First problem: The boot.img kernel can't read the supp.img disk. I did not try passing the option 'floppy=thinkpad' at the time, but I suspect that would fail because there are persistent problems reading the floppy drive under linux. I worked around the first problem by doing a CDROM based installation instead of a network installation.
second problem: The installation went smoothly until it came time to reboot. Then, the system froze when init (the first process) started up. Going on advice from someone concerning thinkpad 560's, instead passing 'mem=TotalM' I passed 'mem=(Total-4)M' to kernel. This worked. It's possible that '4' can be reduced but I haven't tried yet.

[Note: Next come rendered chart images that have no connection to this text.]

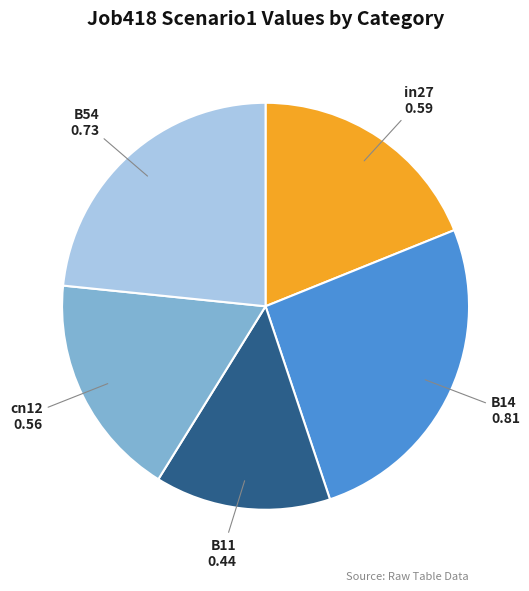

Which category has the smallest portion of the pie?

B11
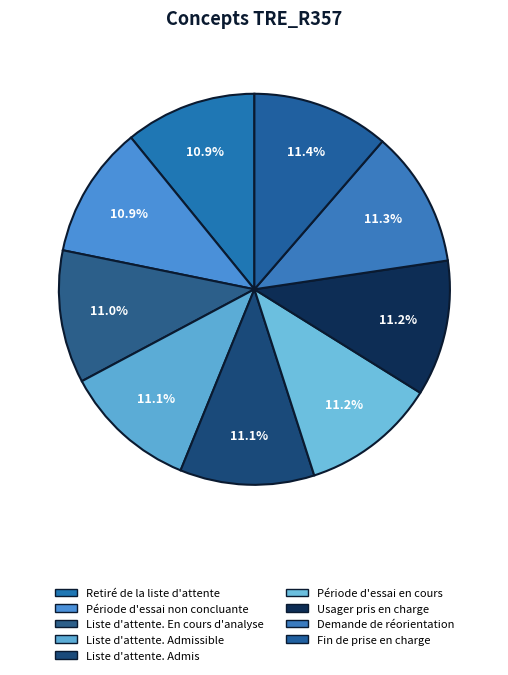

How many slices are in this pie chart?

9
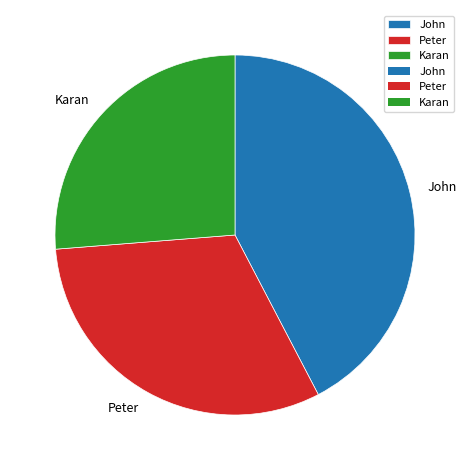

Does Karan represent more than half of the total?

No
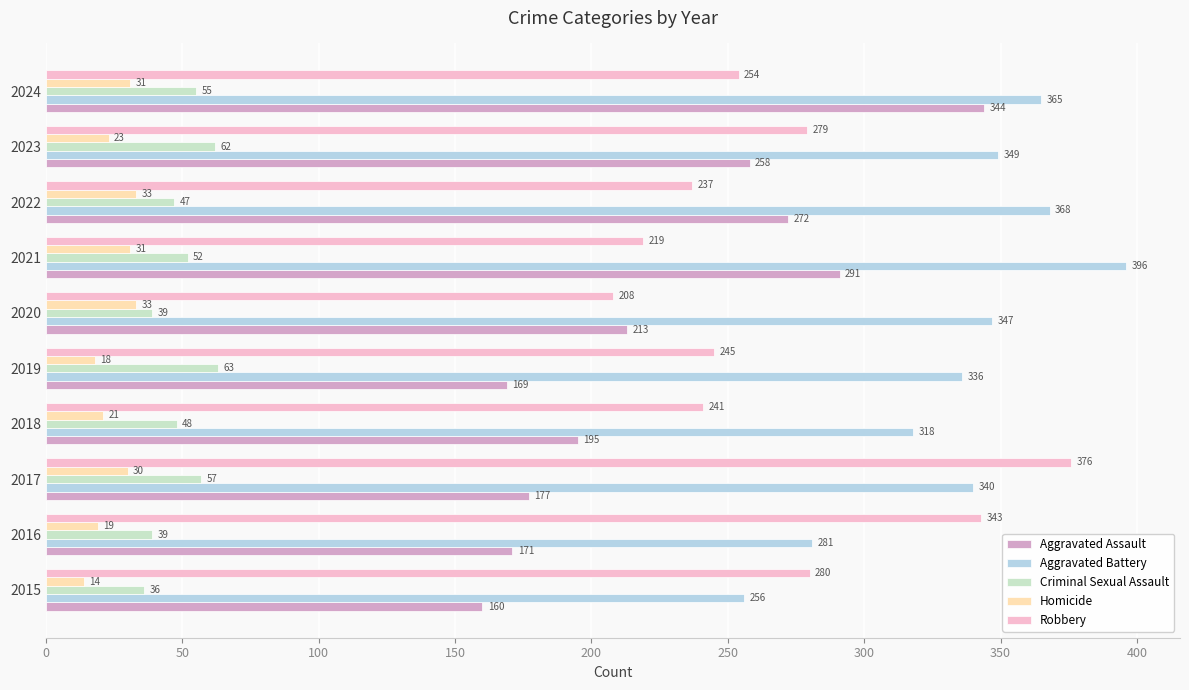

True or false: Aggravated Assault has a value of 177 at 2017.

True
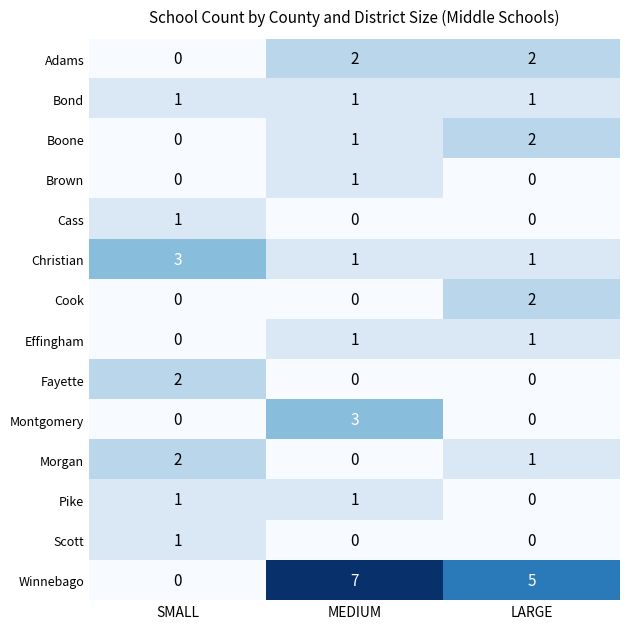

At which category is the sum across all series the highest?

MEDIUM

third problem: Thinkpad 600's use the neomagic chipset, so getting an X server was nontrivial. Once networking was working, I downloaded the XBF neomagic X server from redhat. I had difficulty finding a XF86Config file that supported 16 bpp @ 1024 x 768. Eventually, I cobbled together my own modeline and have it working succesfully.

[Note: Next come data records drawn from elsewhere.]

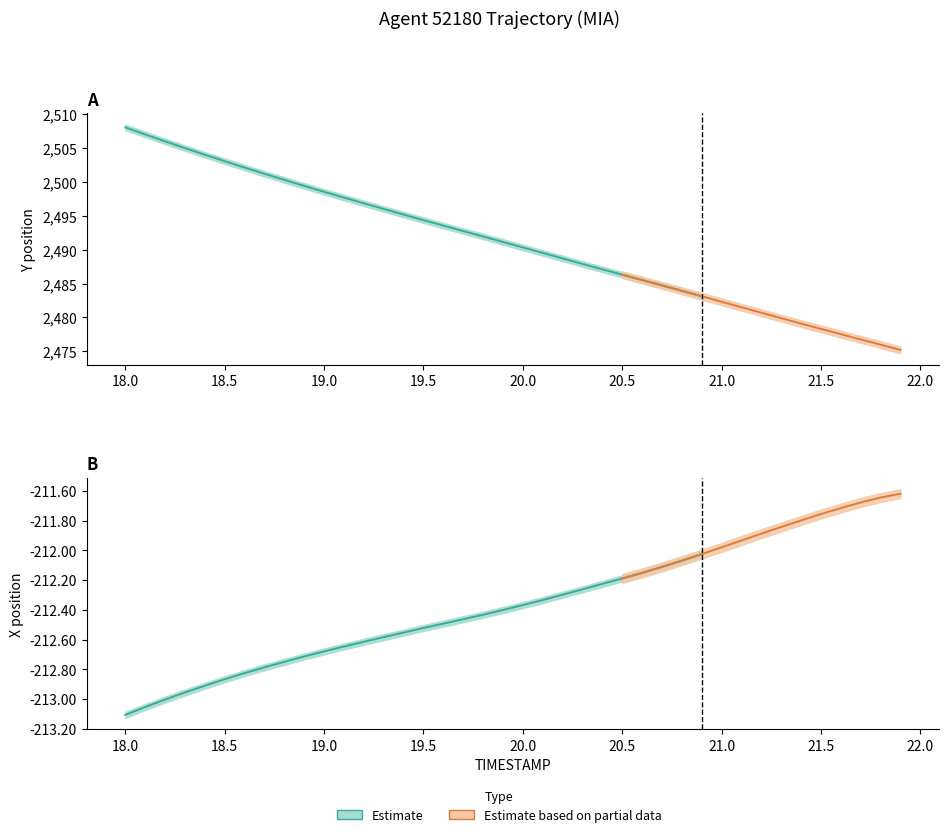

True or false: X and Y intersect in this chart.

False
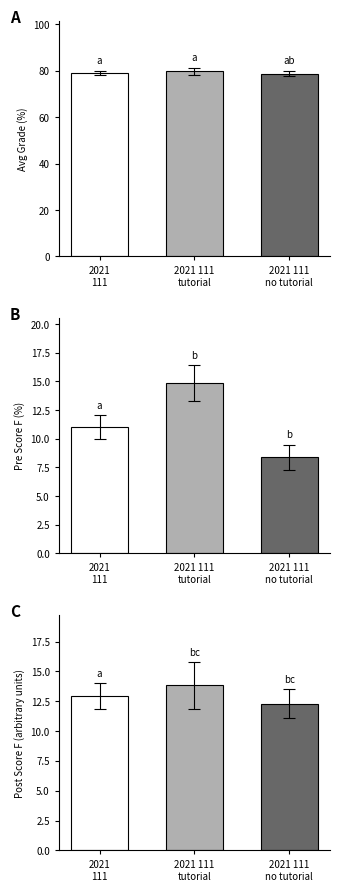

Which series changed the most between 2021
111 and 2021 111
tutorial?

Pre Score F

fourth problem: Suspend mode. Whenever the laptop is closed it goes into 'suspend mode' which is some sort of low power consumption mode. Unfortunately, the BIOS does this in a manner which corrupts the kernel. The solution to this problem is turning off the suspend mode using the configuratin utilities that come with the laptop. http://www.levien.com/tp600.html has a solution.
fifth problem: The floppy drive. In order to make it work, you must pass 'floppy=nodma' to the kernel.
sixth problem: With a redhat-6.0 install, I had to add: 'exclude port 0x2f8-0x2ff' to /etc/pcmcia/config.opts in order to avoid a system hang when a card was inserted.
The Thinkpad 600 is a very nice machines, but it's a bit tricky to configure.